Guest post by Alliance staffer Lisa Feder-Feitel
Last summer at this time, Zoe Rodriguez spoke almost no English. Newly arrived with her family from Venezuela, she enrolled at Cincinnati’s Kings High School as an ESL student. Very soon, Zoe’s art teacher Kelly Shields discovered that Zoe was also a very talented photographer. That discovery—and a commitment to help her new student practice English—was the beginning of a beautiful friendship.
“Ms. Shields is more than my teacher,” explained Zoe, as she showed Mariana (Manager of Affiliate Services) and me around the Illustration and Design Summer Intensives show at Parsons The New School for Design. “She is my friend.”
Zoe and Ms. Shields teamed up to make sure that this rising senior submitted her work to the 2012 Scholastic Art & Writing Awards, where Zoe earned not only a Gold Key for her photograph “pelirroja“, but also a coveted ASAP Award to attend a four-week program in the heart of Greenwich Village—her first time in the Big Apple.
“I think some students thought that this would be a like summer camp,” said Zoe, as she guided us through the three bright classrooms where she created three major projects in four weeks. “But we were up every night working on our homework, every day drawing and designing, taking photographs.
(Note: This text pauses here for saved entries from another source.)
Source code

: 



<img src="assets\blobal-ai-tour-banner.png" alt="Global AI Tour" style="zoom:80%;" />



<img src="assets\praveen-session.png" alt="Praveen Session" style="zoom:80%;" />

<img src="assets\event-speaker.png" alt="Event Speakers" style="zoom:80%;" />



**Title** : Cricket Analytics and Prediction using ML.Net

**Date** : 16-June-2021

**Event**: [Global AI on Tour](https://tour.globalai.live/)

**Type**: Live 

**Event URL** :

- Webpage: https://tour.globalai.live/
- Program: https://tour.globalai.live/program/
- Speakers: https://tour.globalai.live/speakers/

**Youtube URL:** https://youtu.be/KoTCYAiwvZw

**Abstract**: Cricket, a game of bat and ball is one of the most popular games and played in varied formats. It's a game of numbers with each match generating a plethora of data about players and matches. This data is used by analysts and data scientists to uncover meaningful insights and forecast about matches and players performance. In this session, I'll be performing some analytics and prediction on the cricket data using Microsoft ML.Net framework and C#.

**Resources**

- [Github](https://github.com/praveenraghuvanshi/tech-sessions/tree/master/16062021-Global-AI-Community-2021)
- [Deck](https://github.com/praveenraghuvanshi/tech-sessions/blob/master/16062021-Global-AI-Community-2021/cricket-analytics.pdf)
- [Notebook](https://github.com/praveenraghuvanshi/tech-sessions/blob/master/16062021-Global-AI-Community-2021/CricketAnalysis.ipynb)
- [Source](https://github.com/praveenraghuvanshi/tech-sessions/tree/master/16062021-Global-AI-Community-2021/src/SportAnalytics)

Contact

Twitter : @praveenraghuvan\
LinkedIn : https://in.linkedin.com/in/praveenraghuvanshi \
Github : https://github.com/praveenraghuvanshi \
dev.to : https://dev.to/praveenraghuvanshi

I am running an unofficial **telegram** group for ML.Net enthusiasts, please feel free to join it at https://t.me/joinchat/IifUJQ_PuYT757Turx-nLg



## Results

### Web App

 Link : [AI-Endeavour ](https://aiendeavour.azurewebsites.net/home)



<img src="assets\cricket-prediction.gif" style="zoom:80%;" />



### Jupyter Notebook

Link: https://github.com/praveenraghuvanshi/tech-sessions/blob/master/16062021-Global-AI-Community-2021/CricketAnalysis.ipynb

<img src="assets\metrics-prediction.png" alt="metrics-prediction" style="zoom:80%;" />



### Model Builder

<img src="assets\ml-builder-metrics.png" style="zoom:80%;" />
It was very, very serious,” she says, smiling.
So what did Zoe create this summer? She showed us a fabulous skirt and umbrella (pictured above) fabricated of paper petals from Asian magazines; an “emergency pencil box” (left) conceived using the Japanese design concept Chindōgu; and finally, a print project for which she designed an urban alphabet inspired by bike chains, metal fire escapes, street performers, construction sites and other city images.
The product, a foldout book, featured a collage-style print of these images with this message: “Every act of creation is first an act of destruction.” Just a year later, Zoe’s English, as well as her design sense, strikes us as remarkably eloquent.